Nous touchons ici la notion de contenu en profits de la croissance économique. Les profits sont en effet une des composantes du PIB. Regardons par exemple la structure du PIB par type de revenus (salaires, loyers, profits, etc.) pour l’Inde et les Etats-Unis.
Source: National Office Statistics
Nous comprenons que le contenu en profits n’est pas le même d’une zone économique à une autre: il dépasse les 10% pour l’économie américaine alors qu’en Inde il n’atteint pas 4%.

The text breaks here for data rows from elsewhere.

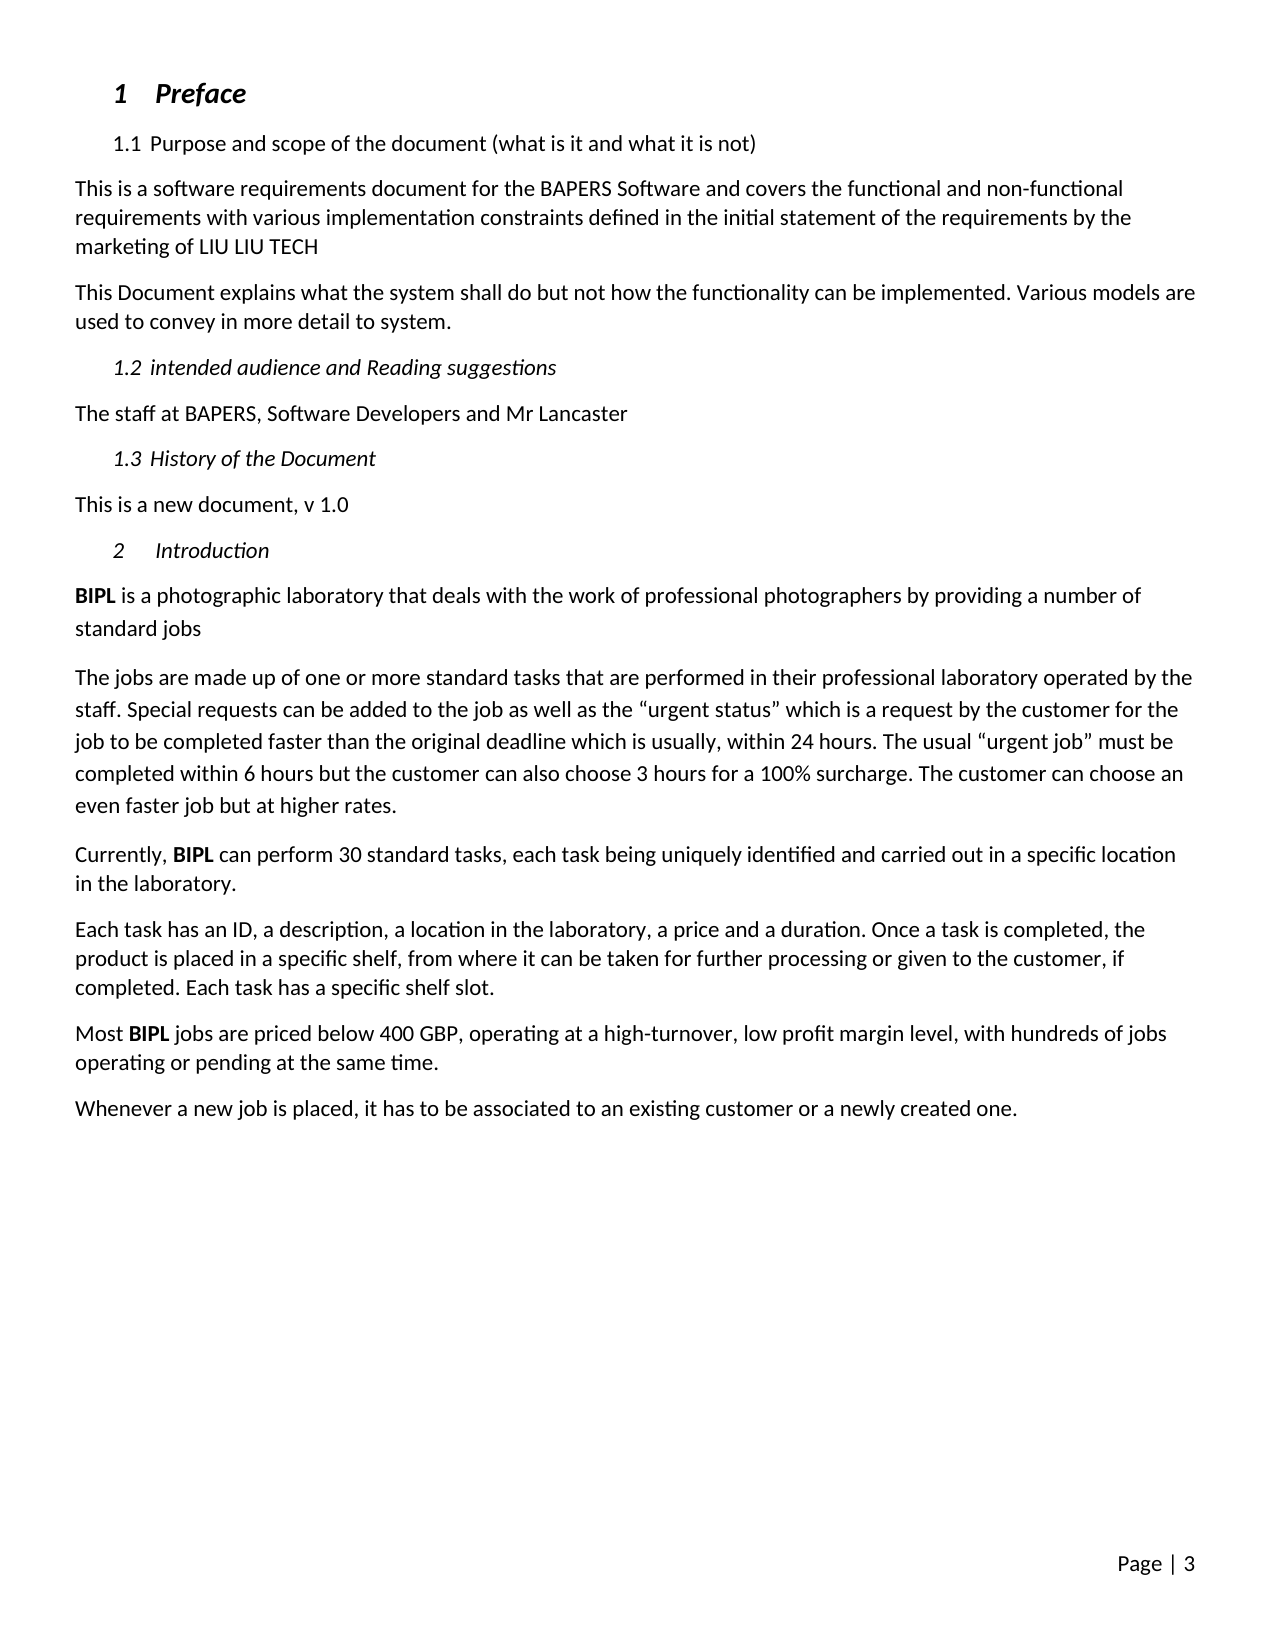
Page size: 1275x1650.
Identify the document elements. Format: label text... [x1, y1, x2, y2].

text Currently, BIPL can perform 30 standard tasks, each task being uniquely identified and carried out in a specific location in the laboratory. [75, 840, 1200, 897]
list Purpose and scope of the document (what is it and what it is not) [112, 129, 1200, 157]
list Preface [112, 75, 1200, 111]
text Most BIPL jobs are priced below 400 GBP, operating at a high-turnover, low profit margin level, with hundreds of jobs operating or pending at the same time. [75, 1019, 1200, 1076]
list Introduction [112, 536, 1200, 564]
text The jobs are made up of one or more standard tasks that are performed in their professional laboratory operated by the staff. Special requests can be added to the job as well as the “urgent status” which is a request by the customer for the job to be completed faster than the original deadline which is usually, within 24 hours. The usual “urgent job” must be completed within 6 hours but the customer can also choose 3 hours for a 100% surcharge. The customer can choose an even faster job but at higher rates. [75, 663, 1200, 819]
text This is a new document, v 1.0 [75, 490, 1200, 518]
text This Document explains what the system shall do but not how the functionality can be implemented. Various models are used to convey in more detail to system. [75, 278, 1200, 335]
text This is a software requirements document for the BAPERS Software and covers the functional and non-functional requirements with various implementation constraints defined in the initial statement of the requirements by the marketing of LIU LIU TECH [75, 174, 1200, 261]
text Whenever a new job is placed, it has to be associated to an existing customer or a newly created one. [75, 1094, 1200, 1122]
list History of the Document [112, 444, 1200, 472]
text Each task has an ID, a description, a location in the laboratory, a price and a duration. Once a task is completed, the product is placed in a specific shelf, from where it can be taken for further processing or given to the customer, if completed. Each task has a specific shelf slot. [75, 915, 1200, 1001]
text BIPL is a photographic laboratory that deals with the work of professional photographers by providing a number of standard jobs [75, 582, 1200, 642]
list intended audience and Reading suggestions [112, 353, 1200, 381]
text The staff at BAPERS, Software Developers and Mr Lancaster [75, 399, 1200, 427]
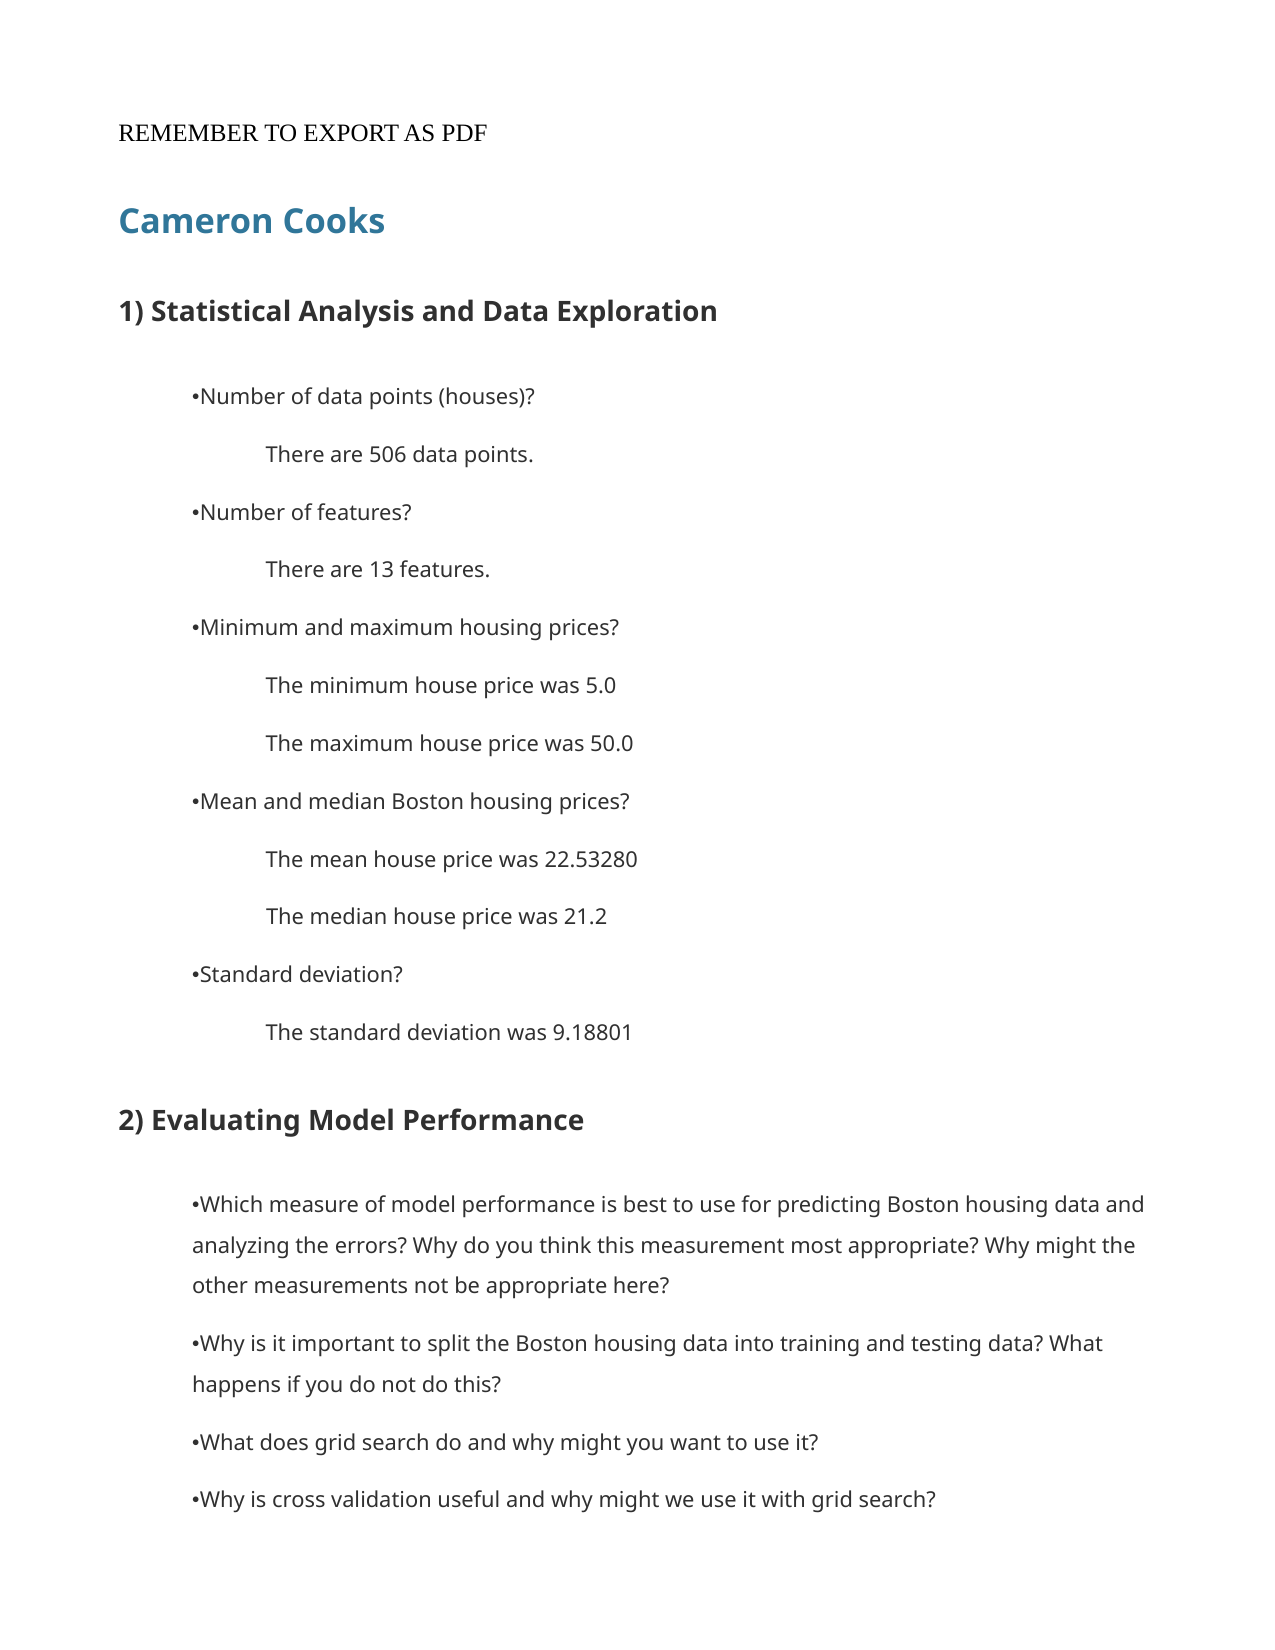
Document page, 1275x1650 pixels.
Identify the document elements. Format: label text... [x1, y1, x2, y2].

list Mean and median Boston housing prices? [118, 775, 1157, 816]
list There are 506 data points. [236, 428, 1157, 469]
list Which measure of model performance is best to use for predicting Boston housing data and analyzing the errors? Why do you think this measurement most appropriate? Why might the other measurements not be appropriate here? [118, 1178, 1157, 1300]
list The standard deviation was 9.18801 [236, 1006, 1157, 1047]
subtitle 2) Evaluating Model Performance [118, 1100, 1157, 1138]
text The median house price was 21.2 [118, 891, 1157, 931]
list Standard deviation? [118, 948, 1157, 989]
list Number of features? [118, 486, 1157, 526]
list The maximum house price was 50.0 [236, 717, 1157, 758]
list The mean house price was 22.53280 [236, 833, 1157, 873]
list What does grid search do and why might you want to use it? [118, 1416, 1157, 1456]
list Why is cross validation useful and why might we use it with grid search? [118, 1474, 1157, 1514]
list The minimum house price was 5.0 [236, 659, 1157, 700]
subtitle 1) Statistical Analysis and Data Exploration [118, 292, 1157, 330]
list Why is it important to split the Boston housing data into training and testing data? What happens if you do not do this? [118, 1317, 1157, 1399]
text REMEMBER TO EXPORT AS PDF [118, 118, 1157, 147]
subtitle Cameron Cooks [118, 196, 1157, 243]
list There are 13 features. [236, 544, 1157, 584]
list Number of data points (houses)? [118, 370, 1157, 411]
list Minimum and maximum housing prices? [118, 601, 1157, 642]
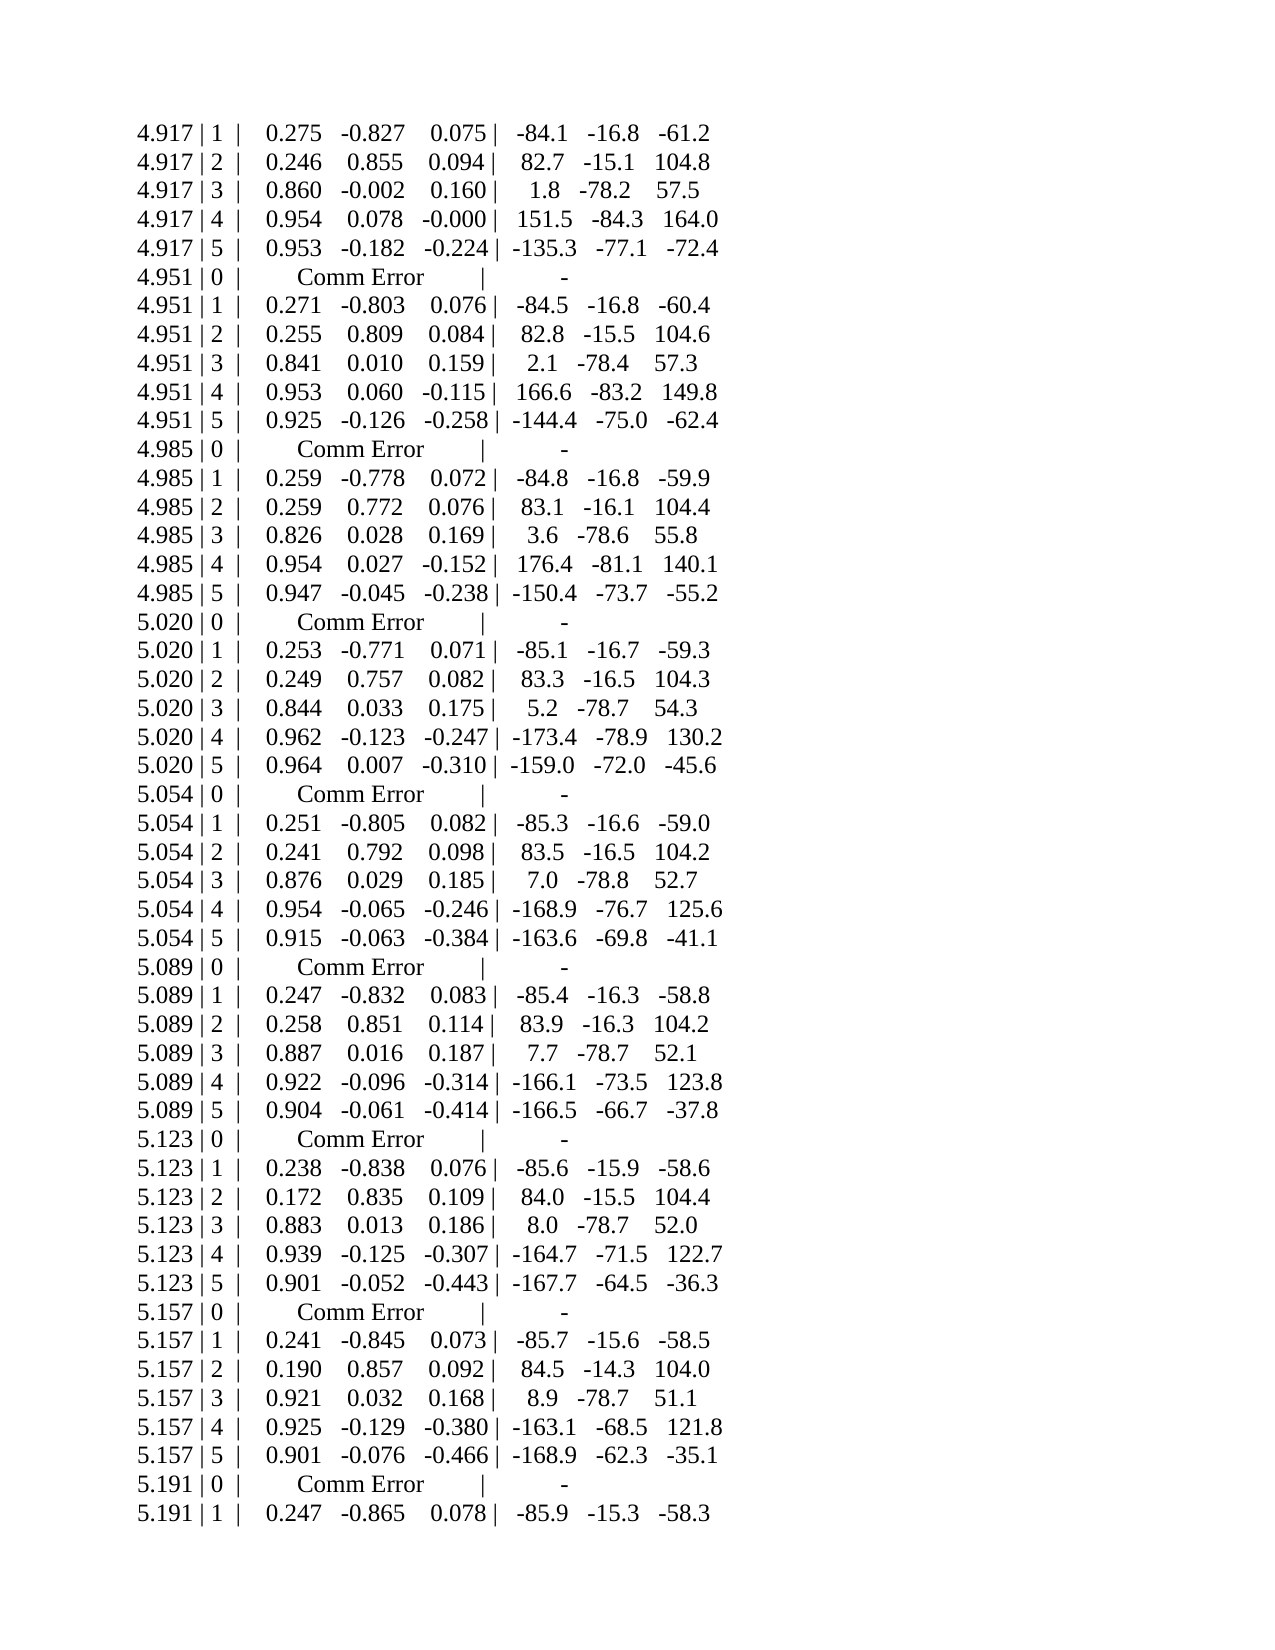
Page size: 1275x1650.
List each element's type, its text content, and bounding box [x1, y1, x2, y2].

text 5.157 | 2 | 0.190 0.857 0.092 | 84.5 -14.3 104.0 [118, 1354, 1157, 1383]
text 4.985 | 0 | Comm Error | - [118, 434, 1157, 463]
text 4.985 | 4 | 0.954 0.027 -0.152 | 176.4 -81.1 140.1 [118, 549, 1157, 578]
text 5.089 | 3 | 0.887 0.016 0.187 | 7.7 -78.7 52.1 [118, 1038, 1157, 1067]
text 5.054 | 2 | 0.241 0.792 0.098 | 83.5 -16.5 104.2 [118, 837, 1157, 866]
text 5.157 | 0 | Comm Error | - [118, 1297, 1157, 1326]
text 5.054 | 5 | 0.915 -0.063 -0.384 | -163.6 -69.8 -41.1 [118, 923, 1157, 952]
text 5.020 | 1 | 0.253 -0.771 0.071 | -85.1 -16.7 -59.3 [118, 636, 1157, 664]
text 5.191 | 0 | Comm Error | - [118, 1469, 1157, 1498]
text 5.123 | 5 | 0.901 -0.052 -0.443 | -167.7 -64.5 -36.3 [118, 1268, 1157, 1297]
text 5.089 | 0 | Comm Error | - [118, 952, 1157, 981]
text 5.020 | 3 | 0.844 0.033 0.175 | 5.2 -78.7 54.3 [118, 693, 1157, 722]
text 4.917 | 2 | 0.246 0.855 0.094 | 82.7 -15.1 104.8 [118, 147, 1157, 176]
text 4.917 | 5 | 0.953 -0.182 -0.224 | -135.3 -77.1 -72.4 [118, 233, 1157, 262]
text 5.157 | 1 | 0.241 -0.845 0.073 | -85.7 -15.6 -58.5 [118, 1326, 1157, 1354]
text 5.089 | 1 | 0.247 -0.832 0.083 | -85.4 -16.3 -58.8 [118, 981, 1157, 1009]
text 5.157 | 4 | 0.925 -0.129 -0.380 | -163.1 -68.5 121.8 [118, 1412, 1157, 1441]
text 5.123 | 1 | 0.238 -0.838 0.076 | -85.6 -15.9 -58.6 [118, 1153, 1157, 1182]
text 4.951 | 0 | Comm Error | - [118, 262, 1157, 291]
text 5.054 | 1 | 0.251 -0.805 0.082 | -85.3 -16.6 -59.0 [118, 808, 1157, 837]
text 5.054 | 3 | 0.876 0.029 0.185 | 7.0 -78.8 52.7 [118, 866, 1157, 894]
text 4.917 | 1 | 0.275 -0.827 0.075 | -84.1 -16.8 -61.2 [118, 118, 1157, 147]
text 5.157 | 5 | 0.901 -0.076 -0.466 | -168.9 -62.3 -35.1 [118, 1441, 1157, 1469]
text 5.123 | 2 | 0.172 0.835 0.109 | 84.0 -15.5 104.4 [118, 1182, 1157, 1211]
text 4.951 | 4 | 0.953 0.060 -0.115 | 166.6 -83.2 149.8 [118, 377, 1157, 406]
text 5.089 | 5 | 0.904 -0.061 -0.414 | -166.5 -66.7 -37.8 [118, 1096, 1157, 1124]
text 5.123 | 4 | 0.939 -0.125 -0.307 | -164.7 -71.5 122.7 [118, 1239, 1157, 1268]
text 4.917 | 3 | 0.860 -0.002 0.160 | 1.8 -78.2 57.5 [118, 176, 1157, 204]
text 5.054 | 0 | Comm Error | - [118, 779, 1157, 808]
text 4.985 | 3 | 0.826 0.028 0.169 | 3.6 -78.6 55.8 [118, 521, 1157, 549]
text 5.020 | 0 | Comm Error | - [118, 607, 1157, 636]
text 5.123 | 0 | Comm Error | - [118, 1124, 1157, 1153]
text 5.020 | 2 | 0.249 0.757 0.082 | 83.3 -16.5 104.3 [118, 664, 1157, 693]
text 5.054 | 4 | 0.954 -0.065 -0.246 | -168.9 -76.7 125.6 [118, 894, 1157, 923]
text 5.157 | 3 | 0.921 0.032 0.168 | 8.9 -78.7 51.1 [118, 1383, 1157, 1412]
text 5.020 | 5 | 0.964 0.007 -0.310 | -159.0 -72.0 -45.6 [118, 751, 1157, 779]
text 4.985 | 1 | 0.259 -0.778 0.072 | -84.8 -16.8 -59.9 [118, 463, 1157, 492]
text 5.089 | 4 | 0.922 -0.096 -0.314 | -166.1 -73.5 123.8 [118, 1067, 1157, 1096]
text 4.985 | 2 | 0.259 0.772 0.076 | 83.1 -16.1 104.4 [118, 492, 1157, 521]
text 5.089 | 2 | 0.258 0.851 0.114 | 83.9 -16.3 104.2 [118, 1009, 1157, 1038]
text 4.951 | 3 | 0.841 0.010 0.159 | 2.1 -78.4 57.3 [118, 348, 1157, 377]
text 4.917 | 4 | 0.954 0.078 -0.000 | 151.5 -84.3 164.0 [118, 204, 1157, 233]
text 5.123 | 3 | 0.883 0.013 0.186 | 8.0 -78.7 52.0 [118, 1211, 1157, 1239]
text 4.951 | 2 | 0.255 0.809 0.084 | 82.8 -15.5 104.6 [118, 319, 1157, 348]
text 5.020 | 4 | 0.962 -0.123 -0.247 | -173.4 -78.9 130.2 [118, 722, 1157, 751]
text 4.951 | 5 | 0.925 -0.126 -0.258 | -144.4 -75.0 -62.4 [118, 406, 1157, 434]
text 4.985 | 5 | 0.947 -0.045 -0.238 | -150.4 -73.7 -55.2 [118, 578, 1157, 607]
text 4.951 | 1 | 0.271 -0.803 0.076 | -84.5 -16.8 -60.4 [118, 291, 1157, 319]
text 5.191 | 1 | 0.247 -0.865 0.078 | -85.9 -15.3 -58.3 [118, 1498, 1157, 1527]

Pour appréhender cette problématique du contenu en profits, nous avons calculé la croissance des profits des indices des quatre pays BRIC (Brésil, Russie, Inde, Chine) et nous l’avons comparée à celle du S&P500. Nous avons fait de même avec la croissance du PIB pour calculer ensuite le rapport entre la croissance des profits et la croissance économique. Les résultats sont présentés dans le tableau ci-dessous :
Source: Bloomberg
Comment lire ce tableau? Exemple de lecture avec l’Inde:
- Sur la période 2004/2020, le PIB a crû de 12,3% en moyenne par an alors que les profits de l’indice indien, le Nifty, n’ont crû que de 8,7%
- Le rapport de l’un sur l’autre, que l’on appelle ici le multiplicateur, est alors égal à 0,7
- Ainsi, on peut dire que pour 1% de croissance économique, les sociétés indiennes verront leurs profits croitre de 0,7% versus 1,7% pour les sociétés américaines.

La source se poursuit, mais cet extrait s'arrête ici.